◆ **Task goal**: Everything from the line with "left hip: (495, 457)" to the line with "left knee: (340, 788)" in the listing below, both lines included, needs to be copied exactly, apart from the pictures.

◆ **Information given**:
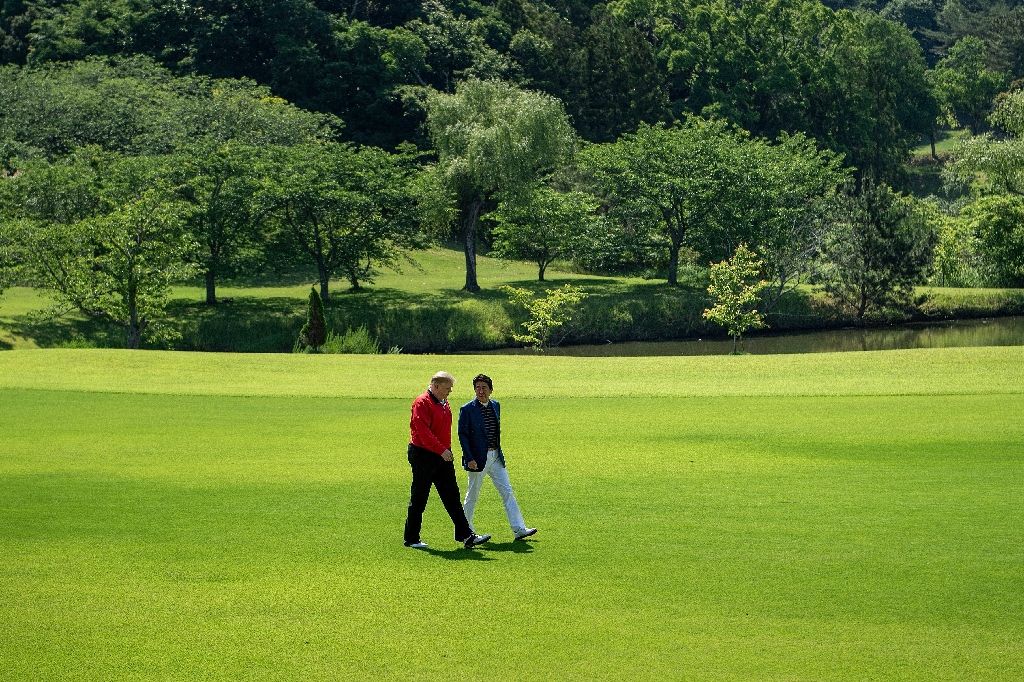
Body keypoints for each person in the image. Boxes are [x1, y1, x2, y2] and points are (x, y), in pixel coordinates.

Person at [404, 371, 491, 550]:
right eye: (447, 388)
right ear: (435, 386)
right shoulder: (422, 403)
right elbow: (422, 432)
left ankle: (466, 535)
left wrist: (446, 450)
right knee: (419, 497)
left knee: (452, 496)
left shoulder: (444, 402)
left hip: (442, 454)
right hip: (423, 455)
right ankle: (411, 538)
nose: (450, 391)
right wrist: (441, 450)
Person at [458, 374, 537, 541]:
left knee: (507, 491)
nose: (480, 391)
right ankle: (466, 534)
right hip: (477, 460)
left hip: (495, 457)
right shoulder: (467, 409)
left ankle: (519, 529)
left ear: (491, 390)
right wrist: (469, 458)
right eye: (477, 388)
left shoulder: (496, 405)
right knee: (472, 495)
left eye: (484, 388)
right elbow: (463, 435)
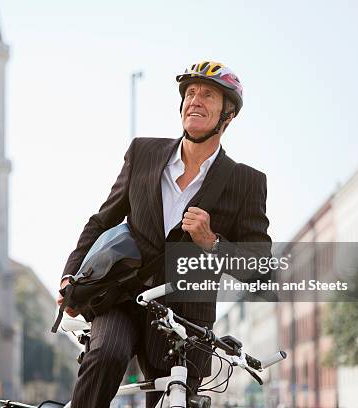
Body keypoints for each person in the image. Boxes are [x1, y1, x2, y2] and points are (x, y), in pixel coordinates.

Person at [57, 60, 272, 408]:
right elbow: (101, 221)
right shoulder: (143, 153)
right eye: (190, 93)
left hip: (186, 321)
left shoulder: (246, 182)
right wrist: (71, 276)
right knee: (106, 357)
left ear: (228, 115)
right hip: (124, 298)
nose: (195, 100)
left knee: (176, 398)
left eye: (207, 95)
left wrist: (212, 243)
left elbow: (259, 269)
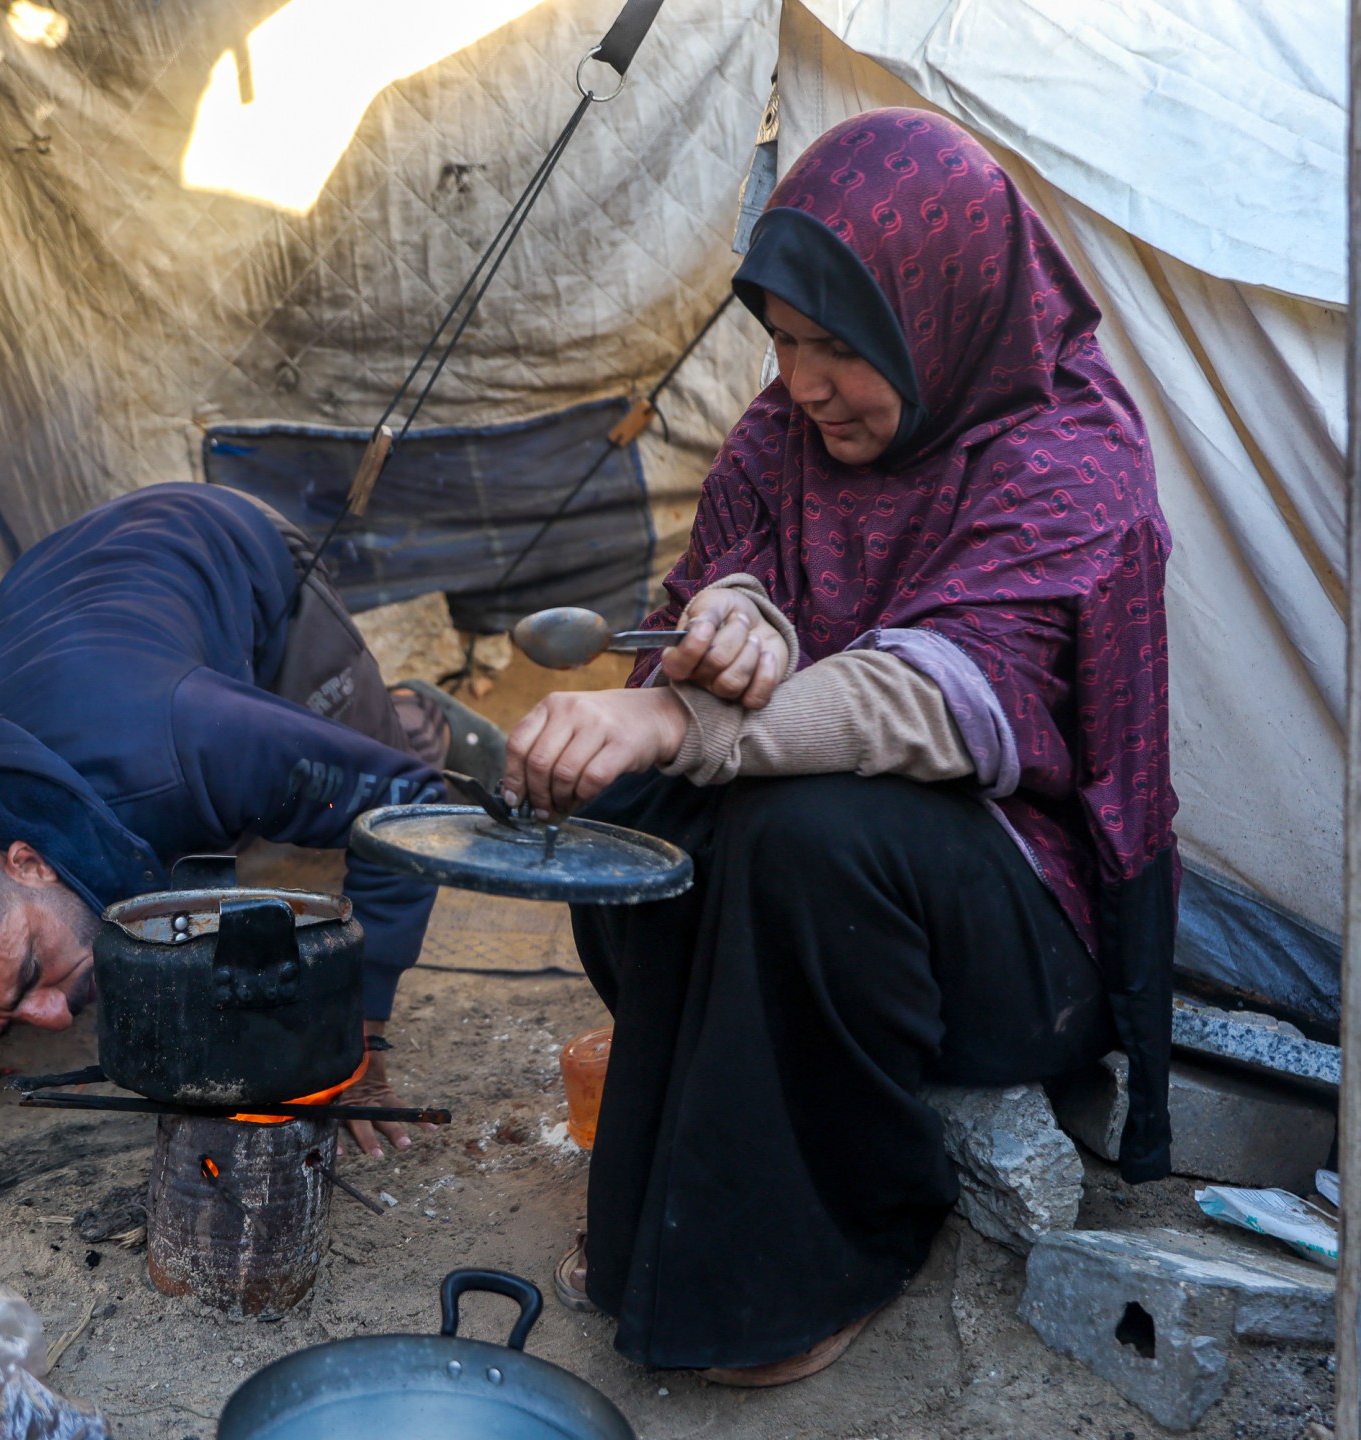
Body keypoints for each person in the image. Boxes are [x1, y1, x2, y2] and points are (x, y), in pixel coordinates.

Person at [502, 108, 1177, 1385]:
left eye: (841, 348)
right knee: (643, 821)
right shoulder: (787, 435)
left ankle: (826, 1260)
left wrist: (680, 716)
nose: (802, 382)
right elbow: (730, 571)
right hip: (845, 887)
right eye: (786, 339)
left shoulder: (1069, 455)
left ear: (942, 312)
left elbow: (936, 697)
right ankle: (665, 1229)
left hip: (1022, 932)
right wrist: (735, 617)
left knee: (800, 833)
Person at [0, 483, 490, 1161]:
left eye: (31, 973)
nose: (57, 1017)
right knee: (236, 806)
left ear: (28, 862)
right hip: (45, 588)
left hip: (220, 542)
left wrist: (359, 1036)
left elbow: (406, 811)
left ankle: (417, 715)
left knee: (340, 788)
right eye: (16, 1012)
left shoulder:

◆ **Task solution**:
left hip: (495, 457)
right shoulder: (467, 409)
left ankle: (519, 529)
left ear: (491, 390)
right wrist: (469, 458)
right eye: (477, 388)
left shoulder: (496, 405)
right knee: (472, 495)
left eye: (484, 388)
right elbow: (463, 435)
Body keypoints for each person in the image. Boxes are [x1, y1, x2, y2] and points are (x, y), in pixel coordinates.

Person at [57, 60, 272, 408]:
right elbow: (101, 221)
right shoulder: (143, 153)
right eye: (190, 93)
left hip: (186, 321)
left shoulder: (246, 182)
right wrist: (71, 276)
right knee: (106, 357)
left ear: (228, 115)
right hip: (124, 298)
nose: (195, 100)
left knee: (176, 398)
left eye: (207, 95)
left wrist: (212, 243)
left elbow: (259, 269)
Body keypoints for each person in the image. Boxes are [x1, y1, x2, y2] and points are (x, y), in pixel coordinates.

Person at [502, 108, 1177, 1385]:
left eye: (841, 348)
right knee: (643, 821)
right shoulder: (787, 435)
left ankle: (826, 1260)
left wrist: (680, 716)
nose: (802, 382)
right elbow: (730, 571)
right hip: (845, 887)
right eye: (786, 339)
left shoulder: (1069, 455)
left ear: (942, 312)
left elbow: (936, 697)
right ankle: (665, 1229)
left hip: (1022, 932)
right wrist: (735, 617)
left knee: (800, 833)
Person at [0, 483, 490, 1161]:
left eye: (31, 973)
nose: (57, 1017)
right knee: (236, 806)
left ear: (28, 862)
right hip: (45, 588)
left hip: (220, 542)
left wrist: (359, 1036)
left elbow: (406, 811)
left ankle: (417, 715)
left knee: (340, 788)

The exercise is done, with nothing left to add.